Nevertheless, the premier warned that Sunday won’t be the day for massive steps and it won’t be the day that the state typically opens their doors. He further added that instead there would be an array of safe and steady steps to make sure that there is a steady, yet well-planed drop in these numbers. While the next stage of the recovery roadmap is not likely to see the state to return to normalcy, the continued drop in COVID-19 infections together with steady ease of the lockdown measures might underpin the AUD against its major peers in the short term as AUD/USD At Key Support, Trump Popularity On The Rise Despite Virus Spike.

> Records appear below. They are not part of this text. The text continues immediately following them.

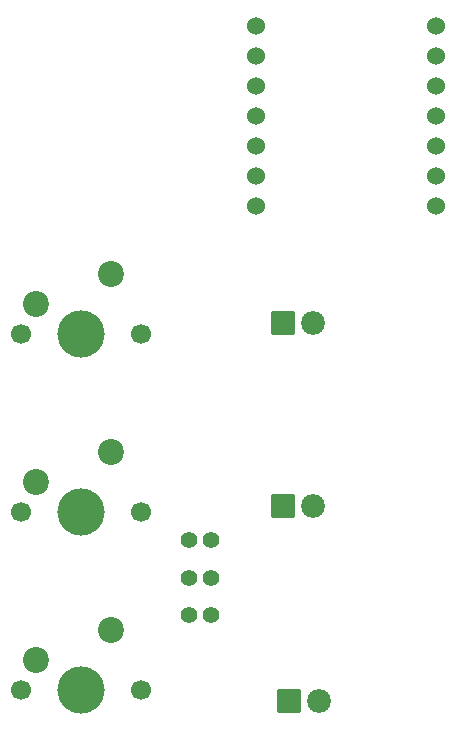
<source format=gbr>
%TF.GenerationSoftware,KiCad,Pcbnew,9.0.2*%
%TF.CreationDate,2025-07-06T13:36:05-04:00*%
%TF.ProjectId,Fidget!!!,46696467-6574-4212-9121-2e6b69636164,rev?*%
%TF.SameCoordinates,Original*%
%TF.FileFunction,Soldermask,Bot*%
%TF.FilePolarity,Negative*%
%FSLAX46Y46*%
G04 Gerber Fmt 4.6, Leading zero omitted, Abs format (unit mm)*
G04 Created by KiCad (PCBNEW 9.0.2) date 2025-07-06 13:36:05*
%MOMM*%
%LPD*%
G01*
G04 APERTURE LIST*
G04 Aperture macros list*
%AMRoundRect*
0 Rectangle with rounded corners*
0 $1 Rounding radius*
0 $2 $3 $4 $5 $6 $7 $8 $9 X,Y pos of 4 corners*
0 Add a 4 corners polygon primitive as box body*
4,1,4,$2,$3,$4,$5,$6,$7,$8,$9,$2,$3,0*
0 Add four circle primitives for the rounded corners*
1,1,$1+$1,$2,$3*
1,1,$1+$1,$4,$5*
1,1,$1+$1,$6,$7*
1,1,$1+$1,$8,$9*
0 Add four rect primitives between the rounded corners*
20,1,$1+$1,$2,$3,$4,$5,0*
20,1,$1+$1,$4,$5,$6,$7,0*
20,1,$1+$1,$6,$7,$8,$9,0*
20,1,$1+$1,$8,$9,$2,$3,0*%
G04 Aperture macros list end*
%ADD10C,1.524000*%
%ADD11C,1.700000*%
%ADD12C,4.000000*%
%ADD13C,2.200000*%
%ADD14C,1.400000*%
%ADD15RoundRect,0.102000X-0.907500X-0.907500X0.907500X-0.907500X0.907500X0.907500X-0.907500X0.907500X0*%
%ADD16C,2.019000*%
G04 APERTURE END LIST*
D10*
%TO.C,U1*%
X70380000Y-20880000D03*
X70380000Y-23420000D03*
X70380000Y-25960000D03*
X70380000Y-28500000D03*
X70380000Y-31040000D03*
X70380000Y-33580000D03*
X70380000Y-36120000D03*
X85620000Y-36120000D03*
X85620000Y-33580000D03*
X85620000Y-31040000D03*
X85620000Y-28500000D03*
X85620000Y-25960000D03*
X85620000Y-23420000D03*
X85620000Y-20880000D03*
%TD*%
D11*
%TO.C,SW3*%
X50500000Y-77090000D03*
D12*
X55580000Y-77090000D03*
D11*
X60660000Y-77090000D03*
D13*
X58120000Y-72010000D03*
X51770000Y-74550000D03*
%TD*%
D11*
%TO.C,SW2*%
X50500000Y-62000000D03*
D12*
X55580000Y-62000000D03*
D11*
X60660000Y-62000000D03*
D13*
X58120000Y-56920000D03*
X51770000Y-59460000D03*
%TD*%
D11*
%TO.C,SW1*%
X50500000Y-46910000D03*
D12*
X55580000Y-46910000D03*
D11*
X60660000Y-46910000D03*
D13*
X58120000Y-41830000D03*
X51770000Y-44370000D03*
%TD*%
D14*
%TO.C,R3*%
X64700000Y-70730000D03*
X66600000Y-70730000D03*
%TD*%
%TO.C,R2*%
X64700000Y-67580000D03*
X66600000Y-67580000D03*
%TD*%
%TO.C,R1*%
X64700000Y-64430000D03*
X66600000Y-64430000D03*
%TD*%
D15*
%TO.C,D3*%
X73230000Y-78000000D03*
D16*
X75770000Y-78000000D03*
%TD*%
D15*
%TO.C,D2*%
X72730000Y-61500000D03*
D16*
X75270000Y-61500000D03*
%TD*%
D15*
%TO.C,D1*%
X72730000Y-46000000D03*
D16*
X75270000Y-46000000D03*
%TD*%
M02*

</source>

That said, the latest remarks from Guy Debelle, the deputy governor for the RBA seems to show that the bank would ease the monetary policy next month considering the forecast for employment and inflation isn’t consistent with the objectives of the bank in the period ahead.

Debelle listed various policy options that the central bank would continue to assess. This includes changing the bank’s current bond-buying scheme to supplement the –year yield target and possibly low the new rate structure in the economy.

This shows that the RBA would be taking into account cutting the OCR (Official Cash Rate) to 0.1% from 0.25% and possibly introduces the program of the government bond purchases beyond what was needed to achieve the 3-year yield target. Essentially, it’s highly likely that the market has already taken heed of the comments made by the deputy governor, with equities market priced at 72% chance that the bank cuts the cash rate to 0% next month.

However, there is a different viewpoint that the market might be overestimating itself considering the Phillip Lowe; the governor has previously questioned the benefits of easing these rates by 15 basis points.

Also, the retail sales data and manufacturing PMI data for August and September will dictate the short term AUD outlook.